> _Texte fourni_:
----

Non à la fermeture de PSA Aulnay est toujours la banderole déroulée par les syndicats de ce site alors qu’on sait maintenant que d’autres sites (Rennes, Melun, Poissy, Mulhouse, Sochaux, Vélizy-Meudon, Sevelnord, Madrid...) sont eux aussi très touchés par les suppressions d’emplois !!! Alors que le sens donné à la mobilisation devrait être une défense de tous les travailleurs menacés de licenciements et pas seulement du site d’Aulnay... Bien sûr, les salariés d’Aulnay n’ont besoin d’attendre personne pour se défendre mais leur meilleure défense consiste à donner à leur lutte une dimension générale s’adressant à toute la classe ouvrière menacée aujourd’hui ou demain...

Quelle arme pour les travailleurs de PSA afin de lutter contre les licenciements ?

Les travailleurs de PSA viennent de manifester nombreux devant le siège de PSA pour montrer qu’ils ne sont pas dupes ni des discours de la direction du trust, ni de ceux du gouvernement et sont décidés à compter d’abord sur leur propre mobilisation dans la rue.

« Ce n’est pas aux salariés du groupe de payer la note. On n’est pas prêt à se laisser faire, on va leur mener la guerre », a lancé sous les applaudissements Jean-Pierre Mercier, délégué CGT du site d’Aulnay. Bien ! Mais quelle guerre et de quels moyens disposons-nous pour la mener ? Quels en sont les enjeux ? Quels sont nos points d’appui ?

----

> _Liste fournie_:

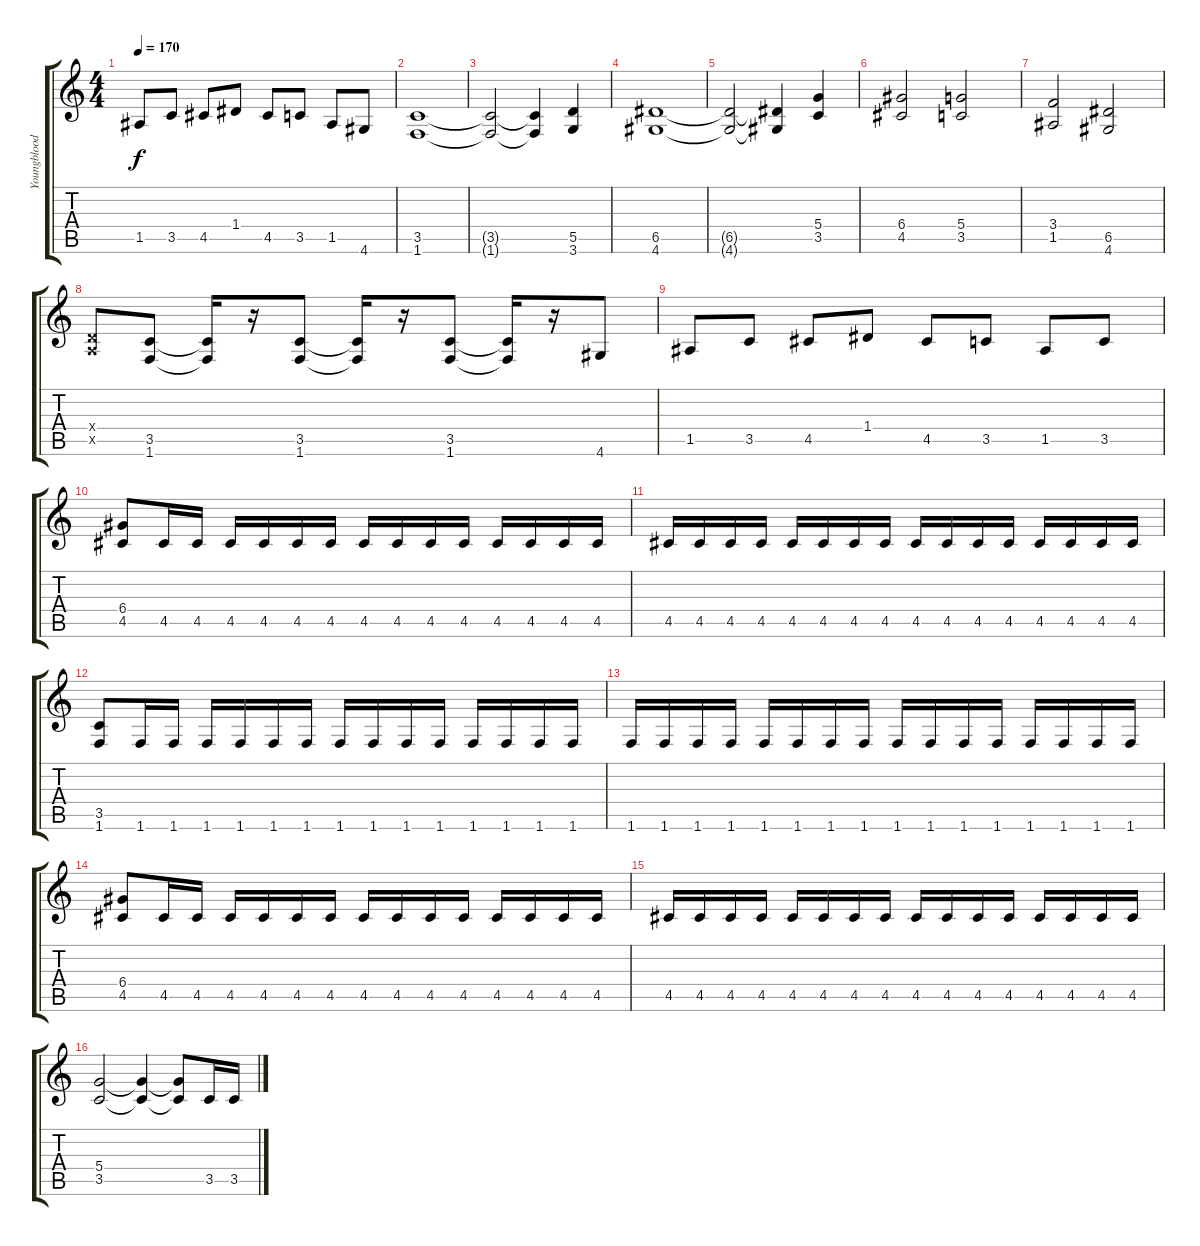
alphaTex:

\track ("Youngblood (Ritmica)" "Youngblood") {instrument distortionguitar}
\staff {score tabs}
\tuning (E4 B3 G3 D3 A2 E2) {hide}
\ts (4 4)
\tempo 170
\clef g2
\ks c
1.5.8{dy f} 3.5.8 4.5.8 1.4.8 4.5.8 3.5.8 1.5.8 4.6.8 |
(3.5 1.6).1 |
(3.5{t} 1.6{t}).2 (3.5{t} 1.6{t}).4 (5.5 3.6).4 |
(6.5 4.6).1 |
(6.5{t} 4.6{t}).2 (6.5{t} 4.6{t}).4 (5.4 3.5).4 |
(6.4 4.5).2 (5.4 3.5).2 |
(3.4 1.5).2 (6.5 4.6).2 |
(0.4{x} 0.5{x}).8 (3.5 1.6).8 (3.5{t} 1.6{t}).16 r.16 (3.5 1.6).8 (3.5{t} 1.6{t}).16 r.16 (3.5 1.6).8 (3.5{t} 1.6{t}).16 r.16 4.6.8 |
1.5.8 3.5.8 4.5.8 1.4.8 4.5.8 3.5.8 1.5.8 3.5.8 |
(6.4 4.5).8 4.5.16 4.5.16 4.5.16 4.5.16 4.5.16 4.5.16 4.5.16 4.5.16 4.5.16 4.5.16 4.5.16 4.5.16 4.5.16 4.5.16 |
4.5.16 4.5.16 4.5.16 4.5.16 4.5.16 4.5.16 4.5.16 4.5.16 4.5.16 4.5.16 4.5.16 4.5.16 4.5.16 4.5.16 4.5.16 4.5.16 |
(3.5 1.6).8 1.6.16 1.6.16 1.6.16 1.6.16 1.6.16 1.6.16 1.6.16 1.6.16 1.6.16 1.6.16 1.6.16 1.6.16 1.6.16 1.6.16 |
1.6.16 1.6.16 1.6.16 1.6.16 1.6.16 1.6.16 1.6.16 1.6.16 1.6.16 1.6.16 1.6.16 1.6.16 1.6.16 1.6.16 1.6.16 1.6.16 |
(6.4 4.5).8 4.5.16 4.5.16 4.5.16 4.5.16 4.5.16 4.5.16 4.5.16 4.5.16 4.5.16 4.5.16 4.5.16 4.5.16 4.5.16 4.5.16 |
4.5.16 4.5.16 4.5.16 4.5.16 4.5.16 4.5.16 4.5.16 4.5.16 4.5.16 4.5.16 4.5.16 4.5.16 4.5.16 4.5.16 4.5.16 4.5.16 |
(5.4 3.5).2 (5.4{t} 3.5{t}).4 (5.4{t} 3.5{t}).8 3.5.16 3.5.16
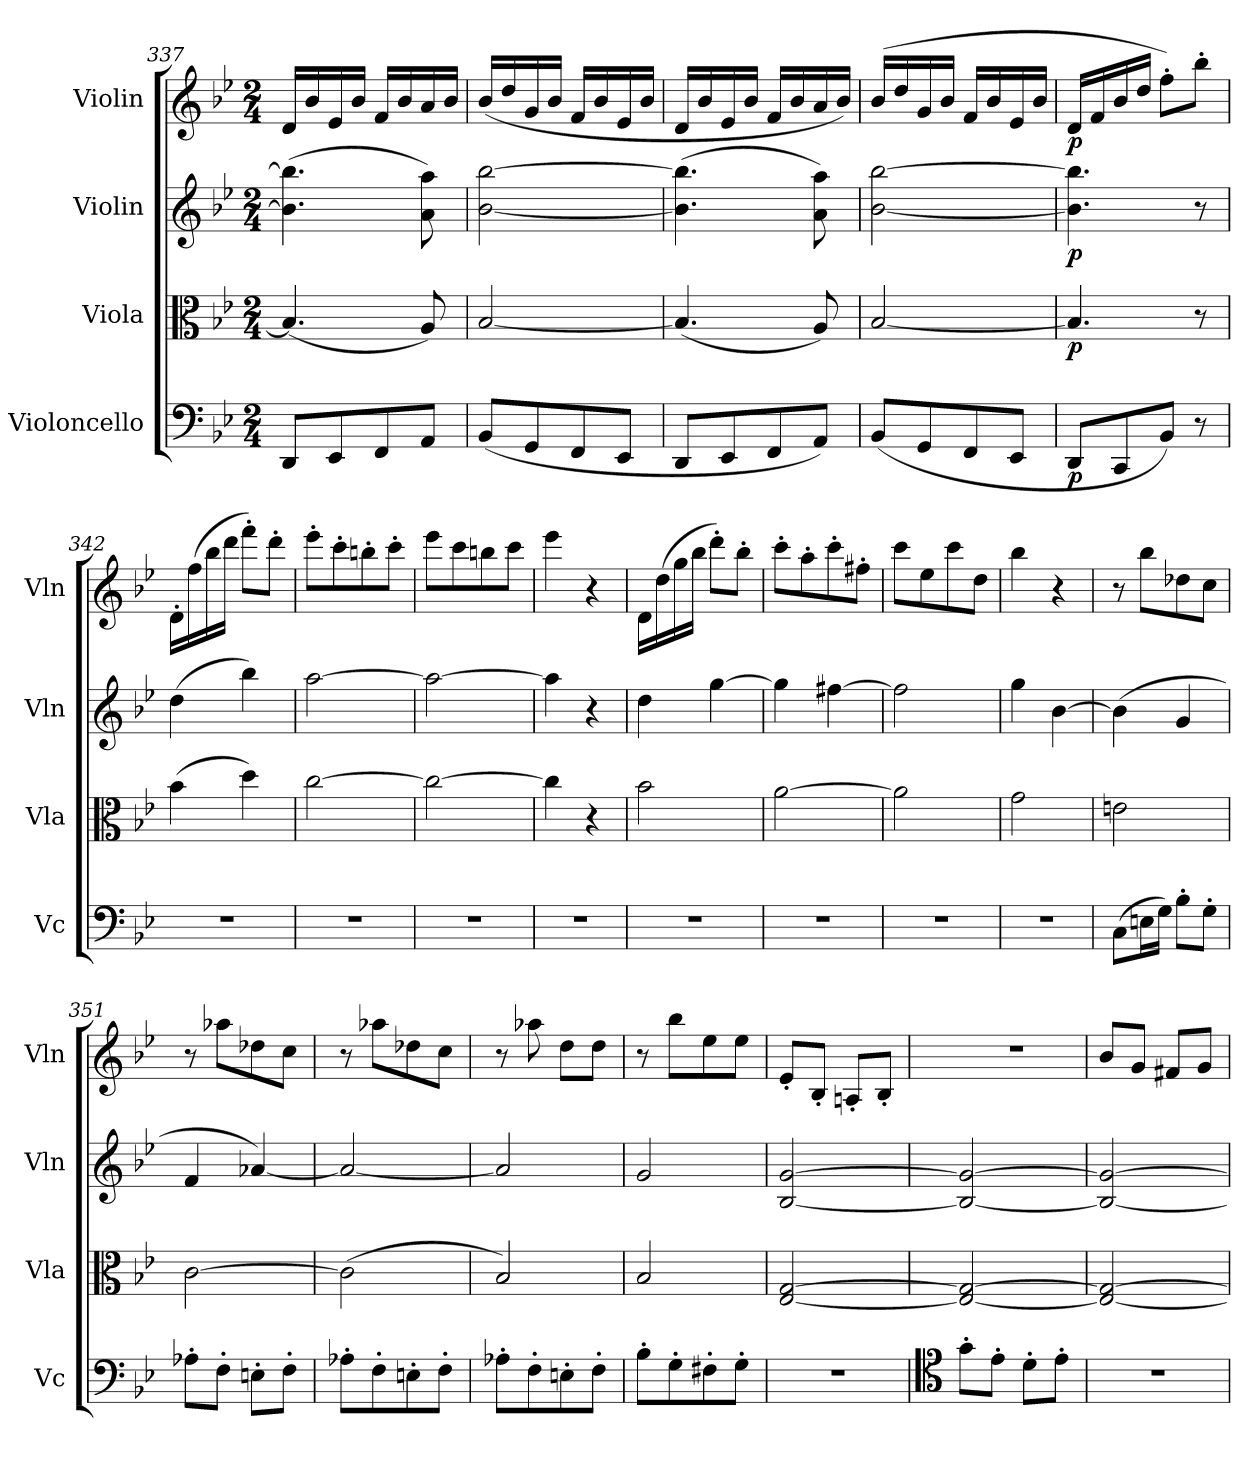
**kern	**dynam	**kern	**dynam	**kern	**dynam	**kern	**dynam
*part4	*part4	*part3	*part3	*part2	*part2	*part1	*part1
*staff4	*staff4	*staff3	*staff3	*staff2	*staff2	*staff1	*staff1
*I"Violoncello	*	*I"Viola	*	*I"Violin	*	*I"Violin	*
*I'Vc	*	*I'Vla	*	*I'Vln	*	*I'Vln	*
*clefF4	*	*clefC3	*	*clefG2	*	*clefG2	*
*k[b-e-]	*	*k[b-e-]	*	*k[b-e-]	*	*k[b-e-]	*
*M2/4	*	*M2/4	*	*M2/4	*	*M2/4	*
=337	=337	=337	=337	=337	=337	=337	=337
8DD/L	.	(4.B-/]	.	(4.b-]\ 4.bb-]\	.	16d/LL	.
.	.	.	.	.	.	16b-/	.
8EE-/	.	.	.	.	.	16e-/	.
.	.	.	.	.	.	16b-/JJ	.
8FF/	.	.	.	.	.	16f/LL	.
.	.	.	.	.	.	16b-/	.
8AA/J	.	8A/)	.	8a\ 8aa\)	.	16a/	.
.	.	.	.	.	.	16b-/JJ	.
=338	=338	=338	=338	=338	=338	=338	=338
(8BB-/L	.	[2B-/	.	[2b-\ [2bb-\	.	(16b-/LL	.
.	.	.	.	.	.	16dd/	.
8GG/	.	.	.	.	.	16g/	.
.	.	.	.	.	.	16b-/JJ	.
8FF/	.	.	.	.	.	16f/LL	.
.	.	.	.	.	.	16b-/	.
8EE-/J	.	.	.	.	.	16e-/	.
.	.	.	.	.	.	16b-/JJ	.
=339	=339	=339	=339	=339	=339	=339	=339
8DD/L	.	(4.B-/]	.	(4.b-]\ 4.bb-]\	.	16d/LL	.
.	.	.	.	.	.	16b-/	.
8EE-/	.	.	.	.	.	16e-/	.
.	.	.	.	.	.	16b-/JJ	.
8FF/	.	.	.	.	.	16f/LL	.
.	.	.	.	.	.	16b-/	.
8AA/J)	.	8A/)	.	8a\ 8aa\)	.	16a/	.
.	.	.	.	.	.	16b-/JJ)	.
=340	=340	=340	=340	=340	=340	=340	=340
(8BB-/L	.	[2B-/	.	[2b-\ [2bb-\	.	(16b-/LL	.
.	.	.	.	.	.	16dd/	.
8GG/	.	.	.	.	.	16g/	.
.	.	.	.	.	.	16b-/JJ	.
8FF/	.	.	.	.	.	16f/LL	.
.	.	.	.	.	.	16b-/	.
8EE-/J	.	.	.	.	.	16e-/	.
.	.	.	.	.	.	16b-/JJ	.
=341	=341	=341	=341	=341	=341	=341	=341
8DD/L	p	4.B-/]	p	4.b-]\ 4.bb-]\	p	16d/LL	p
.	.	.	.	.	.	16f/	.
8CC/	.	.	.	.	.	16b-/	.
.	.	.	.	.	.	16dd/JJ	.
8BB-/J)	.	.	.	.	.	8ff'\L)	.
8r	.	8r	.	8r	.	8bb-'\J	.
=342	=342	=342	=342	=342	=342	=342	=342
2r	.	(4b-\	.	(4dd\	.	16d'\LL	.
.	.	.	.	.	.	(16ff\	.
.	.	.	.	.	.	16bb-\	.
.	.	.	.	.	.	16ddd\JJ	.
.	.	4dd\)	.	4bb-\)	.	8fff'\L)	.
.	.	.	.	.	.	8ddd'\J	.
=343	=343	=343	=343	=343	=343	=343	=343
2r	.	[2cc\	.	[2aa\	.	8eee-'\L	.
.	.	.	.	.	.	8ccc'\	.
.	.	.	.	.	.	8bbn'\	.
.	.	.	.	.	.	8ccc'\J	.
=344	=344	=344	=344	=344	=344	=344	=344
2r	.	2cc\_	.	2aa\_	.	8eee-\L	.
.	.	.	.	.	.	8ccc\	.
.	.	.	.	.	.	8bbn\	.
.	.	.	.	.	.	8ccc\J	.
=345	=345	=345	=345	=345	=345	=345	=345
2r	.	4cc\]	.	4aa\]	.	4eee-\	.
.	.	4r	.	4r	.	4r	.
=346	=346	=346	=346	=346	=346	=346	=346
2r	.	2b-\	.	4dd\	.	16d/LL	.
.	.	.	.	.	.	(16dd\	.
.	.	.	.	.	.	16gg\	.
.	.	.	.	.	.	16bb-\JJ	.
.	.	.	.	[4gg\	.	8ddd'\L)	.
.	.	.	.	.	.	8bb-'\J	.
=347	=347	=347	=347	=347	=347	=347	=347
2r	.	[2a\	.	4gg\]	.	8ccc'\L	.
.	.	.	.	.	.	8aa'\	.
.	.	.	.	[4ff#X\	.	8ccc'\	.
.	.	.	.	.	.	8ff#X'\J	.
=348	=348	=348	=348	=348	=348	=348	=348
2r	.	2a\]	.	2ff#\]	.	8ccc\L	.
.	.	.	.	.	.	8ee-\	.
.	.	.	.	.	.	8ccc\	.
.	.	.	.	.	.	8dd\J	.
=349	=349	=349	=349	=349	=349	=349	=349
2r	.	2g\	.	4gg\	.	4bb-\	.
.	.	.	.	[4b-\	.	4r	.
=350	=350	=350	=350	=350	=350	=350	=350
(8C\L	.	2en\	.	(4b-\]	.	8r	.
16En\L	.	.	.	.	.	8bb-\L	.
16G\JJ)	.	.	.	.	.	.	.
8B-'\L	.	.	.	4g/	.	8dd-X\	.
8G'\J	.	.	.	.	.	8cc\J	.
=351	=351	=351	=351	=351	=351	=351	=351
8A-X'\L	.	[2c\	.	4f/	.	8r	.
8F'\J	.	.	.	.	.	8aa-X\L	.
8En'\L	.	.	.	[4a-X/)	.	8dd-X\	.
8F'\J	.	.	.	.	.	8cc\J	.
=352	=352	=352	=352	=352	=352	=352	=352
8A-X'\L	.	(2c\]	.	2a-/_	.	8r	.
8F'\	.	.	.	.	.	8aa-X\L	.
8En'\	.	.	.	.	.	8dd-X\	.
8F'\J	.	.	.	.	.	8cc\J	.
=353	=353	=353	=353	=353	=353	=353	=353
8A-X'\L	.	2B-/)	.	2a-/]	.	8r	.
8F'\	.	.	.	.	.	8aa-X\	.
8En'\	.	.	.	.	.	8dd\L	.
8F'\J	.	.	.	.	.	8dd\J	.
=354	=354	=354	=354	=354	=354	=354	=354
8B-'\L	.	2B-/	.	2g/	.	8r	.
8G'\	.	.	.	.	.	8bb-\L	.
8F#X'\	.	.	.	.	.	8ee-\	.
8G'\J	.	.	.	.	.	8ee-\J	.
=355	=355	=355	=355	=355	=355	=355	=355
2r	.	[2E-/ [2G/	.	[2B-/ [2g/	.	8e-'/L	.
.	.	.	.	.	.	8B-'/J	.
.	.	.	.	.	.	8An'/L	.
.	.	.	.	.	.	8B-'/J	.
=356	=356	=356	=356	=356	=356	=356	=356
*clefC4	*	*	*	*	*	*	*
8g'\L	.	2E-_/ 2G_/	.	2B-_/ 2g_/	.	2r	.
8e-'\J	.	.	.	.	.	.	.
8d'\L	.	.	.	.	.	.	.
8e-'\J	.	.	.	.	.	.	.
=357	=357	=357	=357	=357	=357	=357	=357
2r	.	2E-_/ 2G_/	.	2B-_/ 2g_/	.	8b-/L	.
.	.	.	.	.	.	8g/J	.
.	.	.	.	.	.	8f#X/L	.
.	.	.	.	.	.	8g/J	.
=	=	=	=	=	=	=	=
*-	*-	*-	*-	*-	*-	*-	*-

----

> _La consigne_: Donnez, s'il vous plaît, la suite du texte sur les licenciements chez PSA, en partant de sa dernière phrase.

> _Résultat de l'exercice_:
La presse affirme : "Les salariés de PSA Peugeot Citroën ont montré mercredi leur volonté d’en découdre en manifestant près de l’arc de triomphe et devant le siège parisien du constructeur, qui prévoit 8 000 suppressions de postes. Quelque 1 500 manifestants ont descendu l’avenue de la Grande-Armée, de l’arc de triomphe jusqu’au siège de PSA proche de la porte Maillot, lâchant des fumigènes sur l’air de "on ne lâche rien" et en tapant sur des fûts métalliques. L’essentiel de la manifestation est formée de salariés d’Aulnay. Il y a des cars venus de Rennes, de Sochaux, de Mulhouse, de la R&D à Vélizy. "

Raison de plus pour discuter des voies et moyens pour que cette mobilisation débouche réellement. On n’a que trop connu de vraies mobilisations suivant des centrales syndicales apparemment décidées et qui a mené dans le mur, purement et simplement. On a encore en mémoires la mobilisation des retraites…

Pour discuter cette question, encore faut-il dire à quel type d’attaque nous avons affaire, quelle est la politique des patrons, quelle peut être celle du gouvernement et ensuite seulement quels seraient les atouts de travailleurs décidés à en découdre pour défendre leurs emplois ?

Une chose frappe dans la dernière manifestation : les salariés d’Aulnay sont toujours au centre de celle-ci comme de toutes les déclarations politiques, syndicales et médiatiques. Les syndicats d’Aulnay avaient, une fois de plus, déployé leur banderole contre la fermeture du site d’Aulnay qui ne cite nullement les licenciements dans le reste du trust. Passe encore dans les mobilisations précédentes où on ne connaissait pas les plans du patron, mais maintenant que l’on sait que tous les sites sont touchés, c’est bel et bien une politique que de souligner cet isolement volontaire du cas d’Aulnay.
Cela ne correspond pas à la réalité de l’attaque patronale qui vise des milliers de travailleurs qui ne sont pas à Aulnay, qu’ils travaillent à Rennes, Vélizy, Melun, Meudon, Madrid ou Sevelnord.

D’ailleurs, la grande force des travailleurs d’Aulnay qui apparaissent comme les plus organisés et les plus mobilisés serait justement de s’adresser aux autres, de prendre la tête de l’ensemble, quitte à forcer la main aux syndicats locaux qui rechigneraient.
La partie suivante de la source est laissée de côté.